Methods. Experimental design: this is a descriptive, comparative study on a selected sample of power athletes. Participants: 49 Belgian elite and sub-top male power athletes (34 body builders and 15 weight and power lifters) were included in this sample. More than 70% was in preparation of competition at time of data collection. Measures: an extended set of anthropometric measures was taken. Body composition was estimated by BIA (Bioelectrical Impedance Analysis) and by regression equations of skinfolds. Somatotype and muscle+bone areas were calculated. Factor analysis on all anthropometric measures was carried out to determine the body structure of the athletes.

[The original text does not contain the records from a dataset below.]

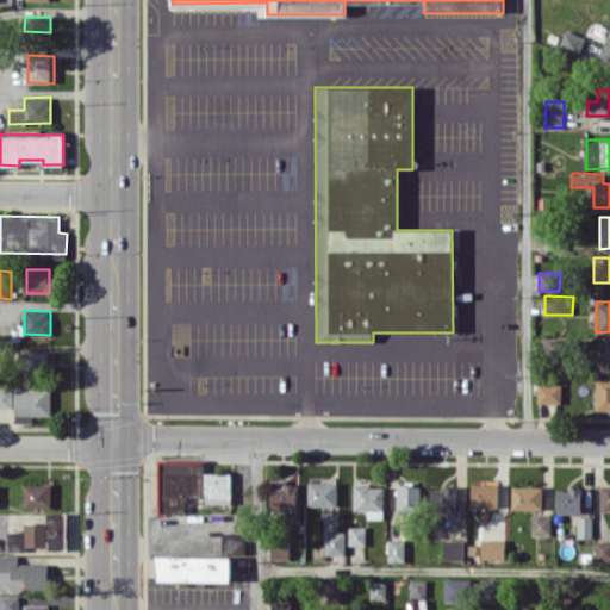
[(609,372),(609,342),(598,342),(597,372),(609,372)]
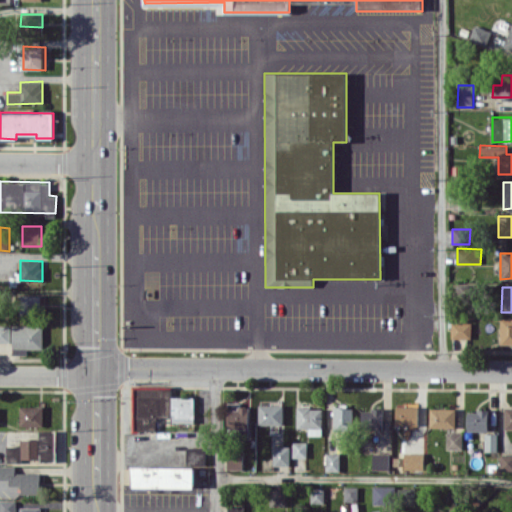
[(21,295),(20,314),(41,314),(41,295),(21,295)]
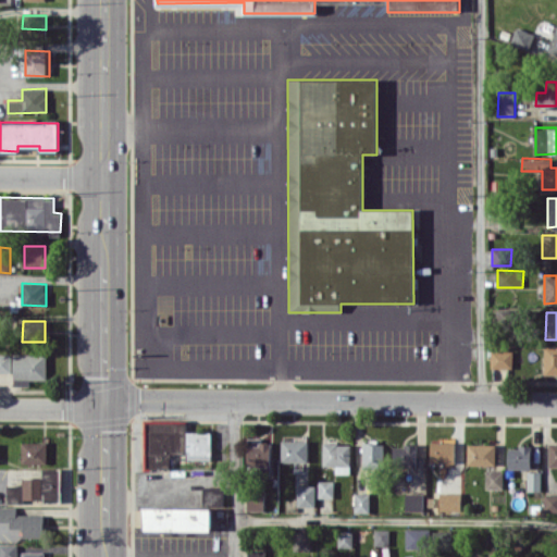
[(544,374),(556,373),(556,345),(544,345),(544,374)]
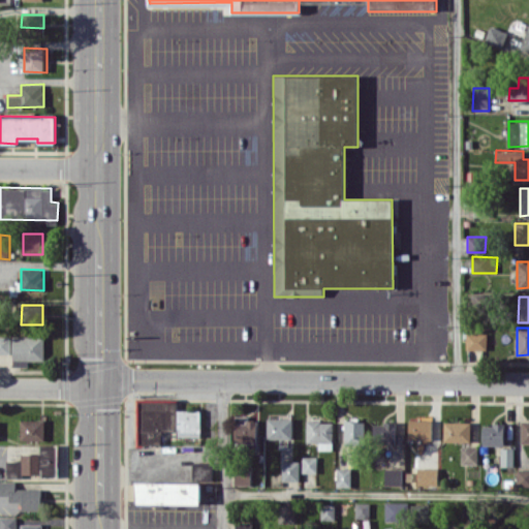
[(487,349),(487,333),(466,333),(466,349),(487,349)]
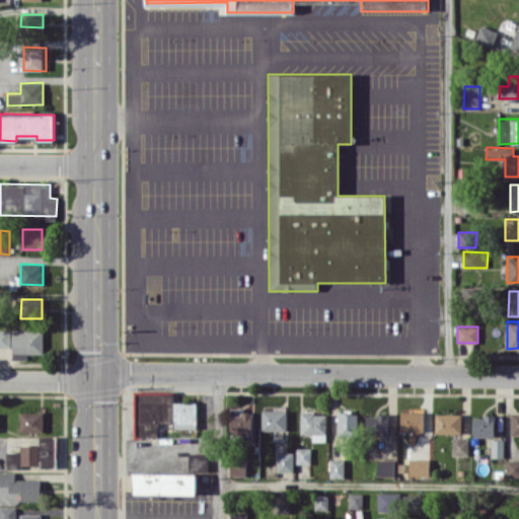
[(10,329),(0,328),(0,346),(11,346),(10,329)]
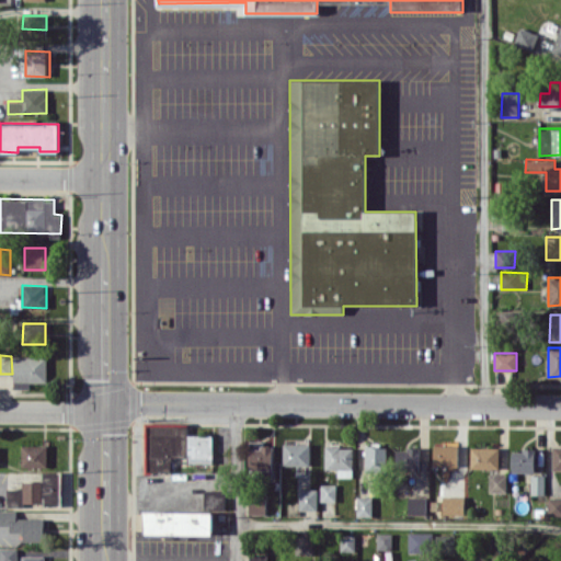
[(13,388),(30,389),(30,381),(47,382),(47,356),(14,356),(13,388)]
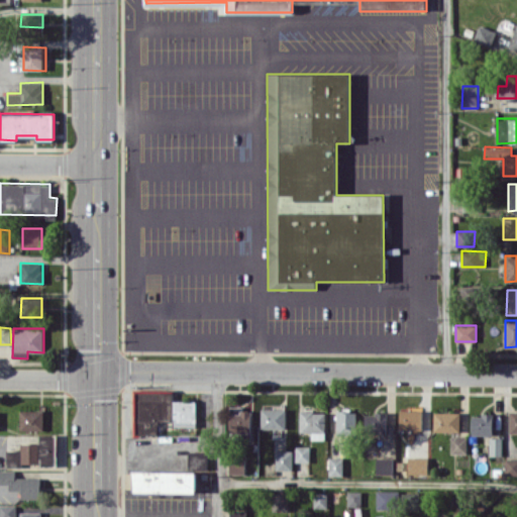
[(196,427),(196,401),(173,400),(173,392),(134,391),(133,434),(159,434),(159,421),(173,421),(173,426),(196,427)]
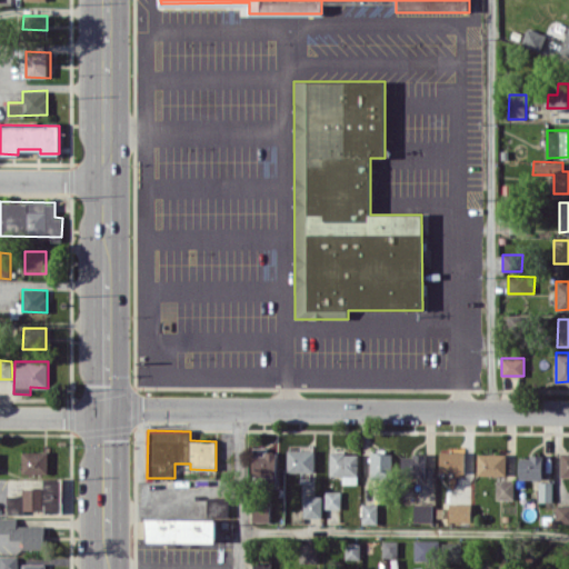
[(277,452),(267,451),(267,448),(252,447),(252,476),(276,476),(277,452)]
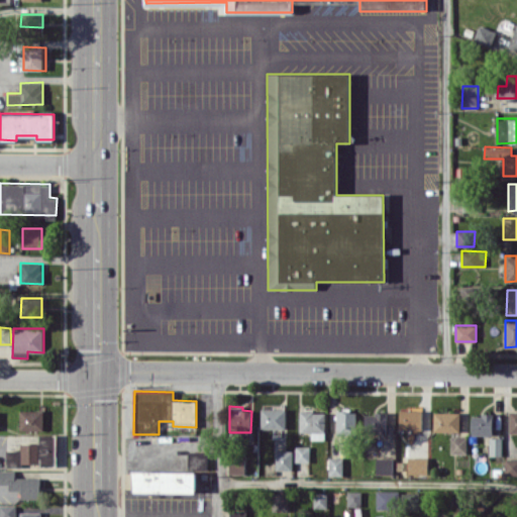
[(261,428),(286,428),(286,409),(262,408),(261,428)]
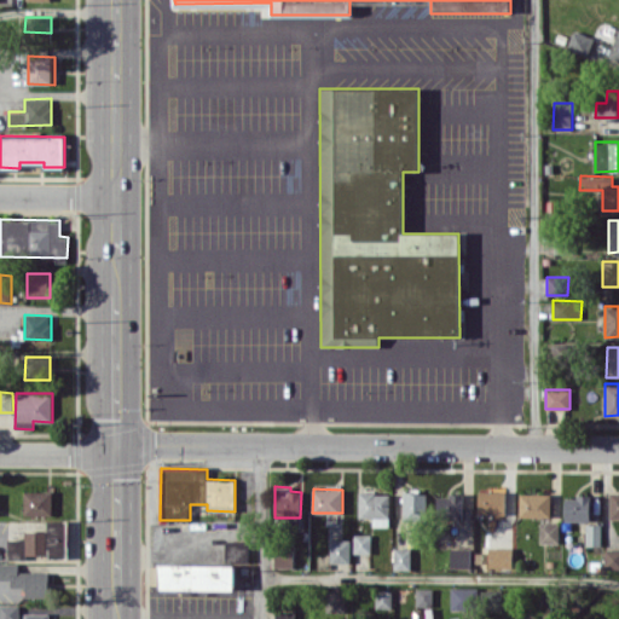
[(403,519),(427,520),(427,491),(404,490),(403,519)]
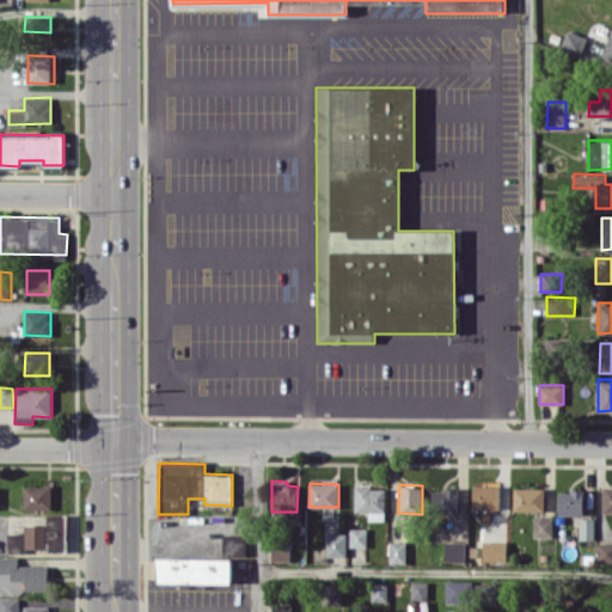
[(51,509),(51,485),(24,485),(24,509),(51,509)]
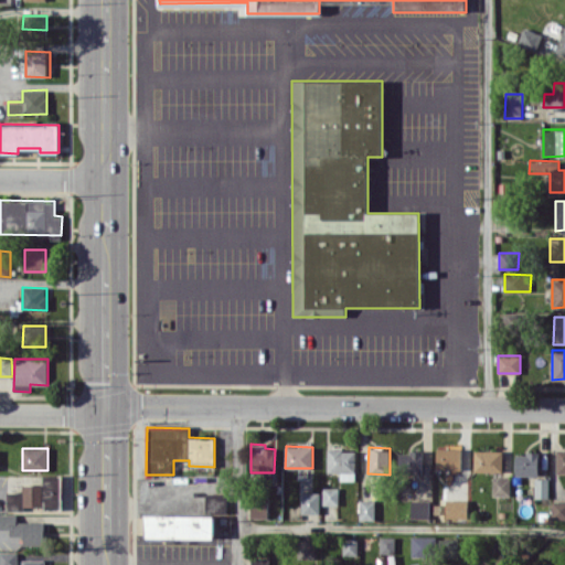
[(436,448),(437,470),(461,470),(461,448),(436,448)]
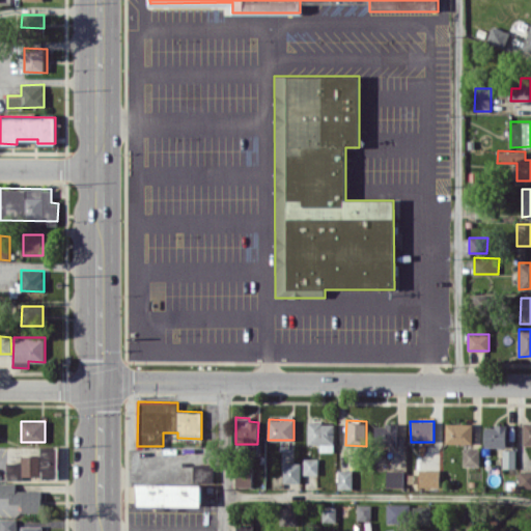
[(307,444),(335,444),(335,422),(308,422),(307,444)]
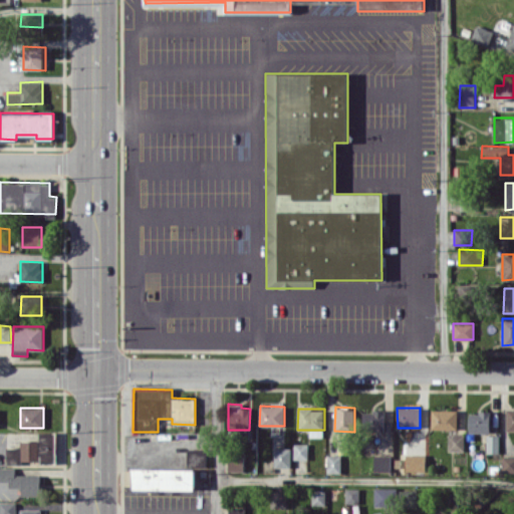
[(458,410),(432,410),(431,429),(457,429),(458,410)]
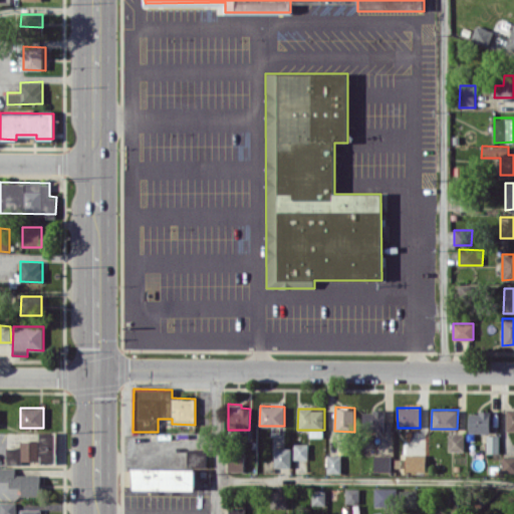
[(384,411),(362,411),(362,431),(384,431),(384,411)]
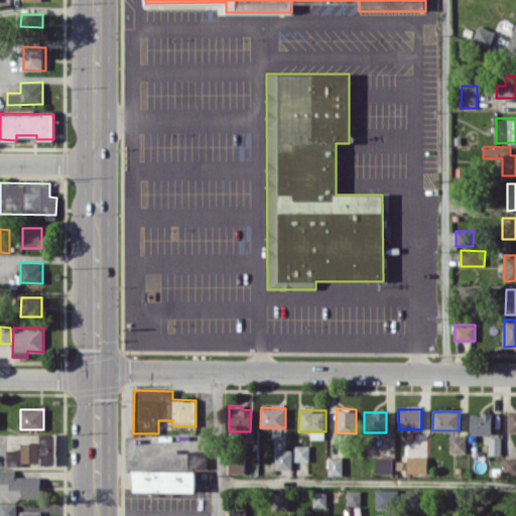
[(471,413),(471,434),(492,434),(492,413),(471,413)]
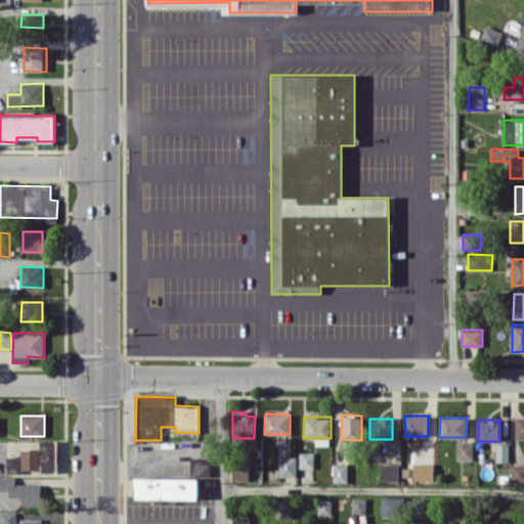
[(56,472),(56,441),(40,440),(39,449),(20,449),(20,456),(6,455),(6,471),(56,472)]
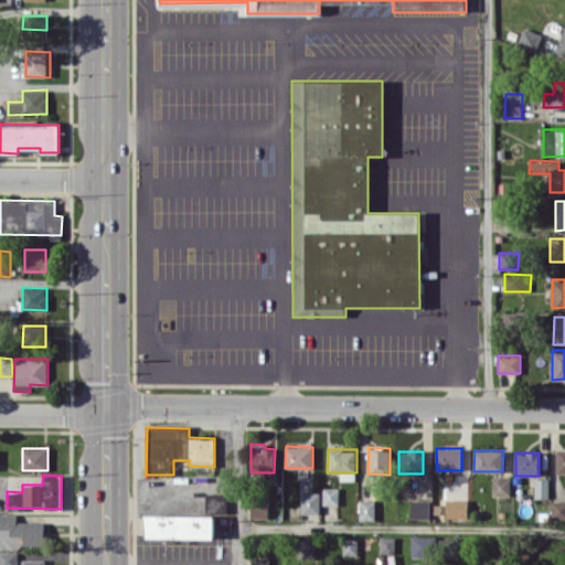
[(492,496),(511,496),(511,477),(492,477),(492,496)]
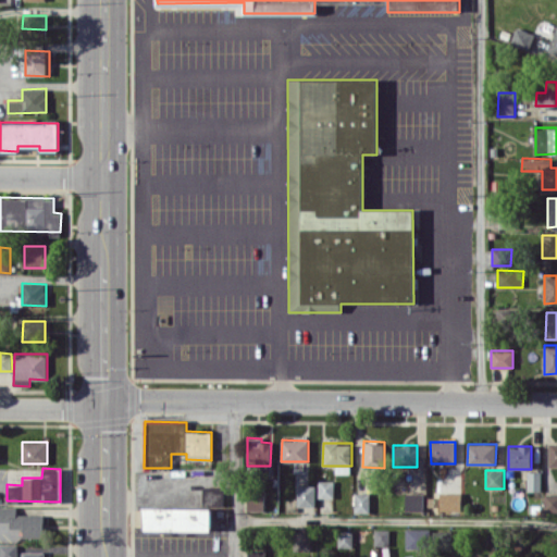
[(541,472),(528,471),(527,491),(541,491),(541,472)]
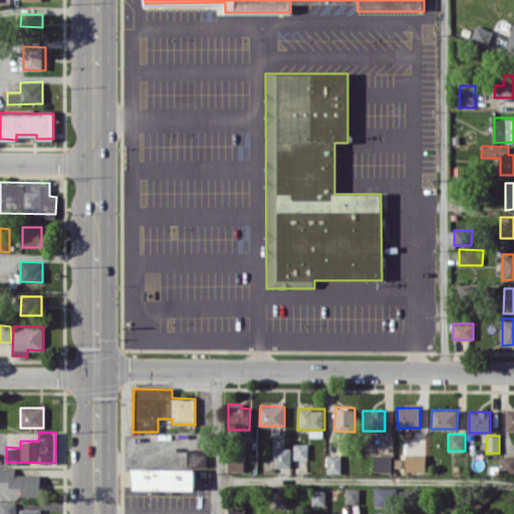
[(294,459),(308,459),(308,443),(293,444),(294,459)]
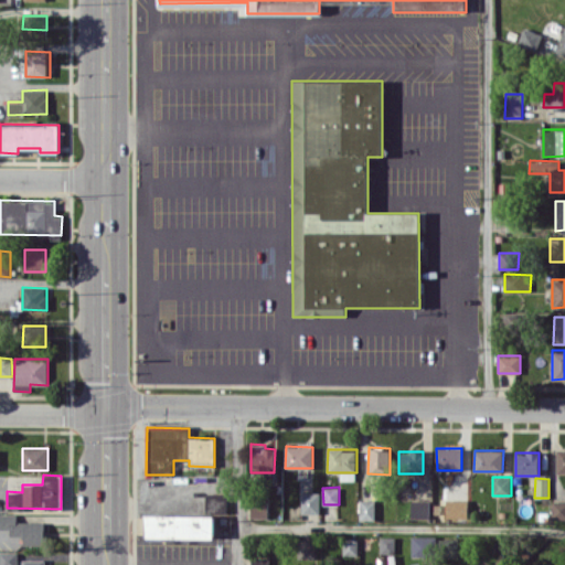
[(301,513),(320,513),(320,492),(301,492),(301,513)]
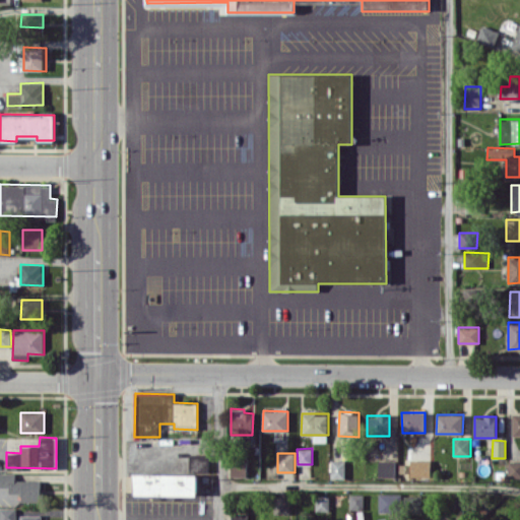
[(344,478),(345,460),(331,459),(331,478),(344,478)]
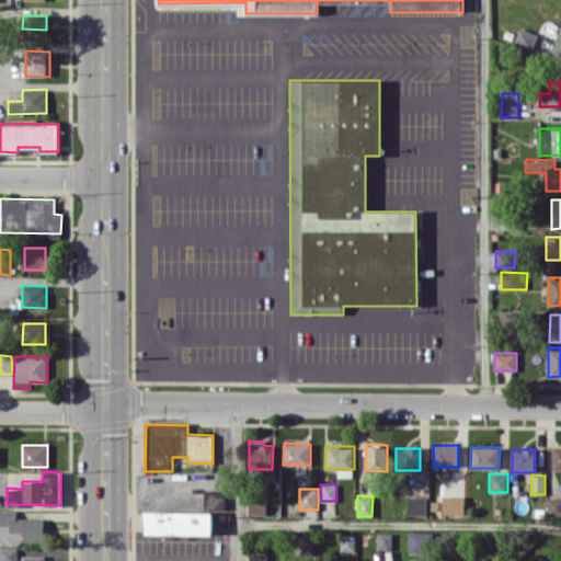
[(465,496),(443,495),(442,514),(465,514),(465,496)]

Results. Compared to external visual criteria, the equations of Durnin and Womersley and Lohman (skinfolds) and the Guo-equation (BIA) were the only equations that could accurately estimate the body composition for this specific group of athletes. However, the sum of skinfolds attains the most accurate estimate of subcutaneous fatness. Body builders have significantly (p<0.01) larger arm and thigh circumferences and are more mesomorfic than the other power athletes (5.9 vs 3.8).
Conclusions. This study shows that to estimate body composition in extreme power athletes BIA is not as accurate as compared to anthropometric equations. Moreover, the sum of a larger set of skinfolds is preferred to anthropometric prediction equations. In addition, body builders are more muscular and leaner than other power athletes.